The local chapter of Quail Forever was founded in October 2004, with roughly 40 quail enthusiasts attending the first meeting. Since that time, and as a result of the funds raised from the first two annual banquets, the local chapter has been able to make progress toward its goal of improving quail habitat.

“We’ve been planting legumes and some native species,” Crow said. “These plants provide brood cover and also have a seed that the quails like to eat. In some areas, we may try to plant some native grasses that the quails use for nesting. There are still a lot of things we’d like to do, we just don’t have the money yet.”

Crow said one of the unique characteristics of Quail Forever is that 100 percent of the chapter’s banquet proceeds go directly into local habitat improvements.

“Some other conservative groups might take a cut of the proceeds and send them to national headquarters or to other areas,” he said. “Quail Forever is not like that; we get to keep all of our money and use it here locally. We like to say that if the birds aren’t migrating, then the dollars shouldn’t migrate, either.”

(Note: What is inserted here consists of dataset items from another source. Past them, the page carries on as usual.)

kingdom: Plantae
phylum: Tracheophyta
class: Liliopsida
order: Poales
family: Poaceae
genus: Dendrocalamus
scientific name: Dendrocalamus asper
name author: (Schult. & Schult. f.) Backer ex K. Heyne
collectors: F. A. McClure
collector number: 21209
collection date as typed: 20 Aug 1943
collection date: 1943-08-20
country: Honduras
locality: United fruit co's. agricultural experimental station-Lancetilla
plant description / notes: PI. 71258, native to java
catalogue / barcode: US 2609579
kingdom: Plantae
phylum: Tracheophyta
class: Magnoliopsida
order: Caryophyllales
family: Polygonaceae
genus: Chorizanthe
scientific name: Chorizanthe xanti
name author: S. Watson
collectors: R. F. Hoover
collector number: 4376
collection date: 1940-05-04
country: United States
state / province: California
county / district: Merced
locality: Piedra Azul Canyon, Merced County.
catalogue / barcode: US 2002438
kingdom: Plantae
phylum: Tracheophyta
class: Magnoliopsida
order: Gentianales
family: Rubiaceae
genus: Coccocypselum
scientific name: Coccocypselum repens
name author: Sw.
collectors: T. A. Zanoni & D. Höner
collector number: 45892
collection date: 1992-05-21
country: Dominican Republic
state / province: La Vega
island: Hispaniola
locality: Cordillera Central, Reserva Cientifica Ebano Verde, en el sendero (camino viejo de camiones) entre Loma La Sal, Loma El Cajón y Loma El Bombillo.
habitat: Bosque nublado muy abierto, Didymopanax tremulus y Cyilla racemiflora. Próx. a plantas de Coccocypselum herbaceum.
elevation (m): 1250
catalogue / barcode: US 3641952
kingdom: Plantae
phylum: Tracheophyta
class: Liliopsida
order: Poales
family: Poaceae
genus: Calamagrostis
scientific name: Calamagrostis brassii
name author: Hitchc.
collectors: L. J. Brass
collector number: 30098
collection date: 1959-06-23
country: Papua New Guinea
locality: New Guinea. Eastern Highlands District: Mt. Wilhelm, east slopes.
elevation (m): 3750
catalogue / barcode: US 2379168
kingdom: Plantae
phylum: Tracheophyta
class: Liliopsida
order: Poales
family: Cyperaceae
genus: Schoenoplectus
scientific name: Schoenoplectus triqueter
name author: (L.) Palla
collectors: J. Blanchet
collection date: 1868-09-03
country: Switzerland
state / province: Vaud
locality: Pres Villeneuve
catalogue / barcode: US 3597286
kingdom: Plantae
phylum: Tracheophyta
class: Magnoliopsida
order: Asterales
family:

Crow added that Covington County’s ecosystem fits well with the habits of quail and similar birds.

“I think what we’re trying to do fits well with what the Conecuh is doing, trying to bring back the longleaf (pine) and the wiregrass,” he said. “I think it’s the brooding habitat, the weed thatches, that we most need to improve. Years ago, you might have seen as many as six fields that have weeds grown up to where the quail can brood, and now you’re lucky if you can find one.”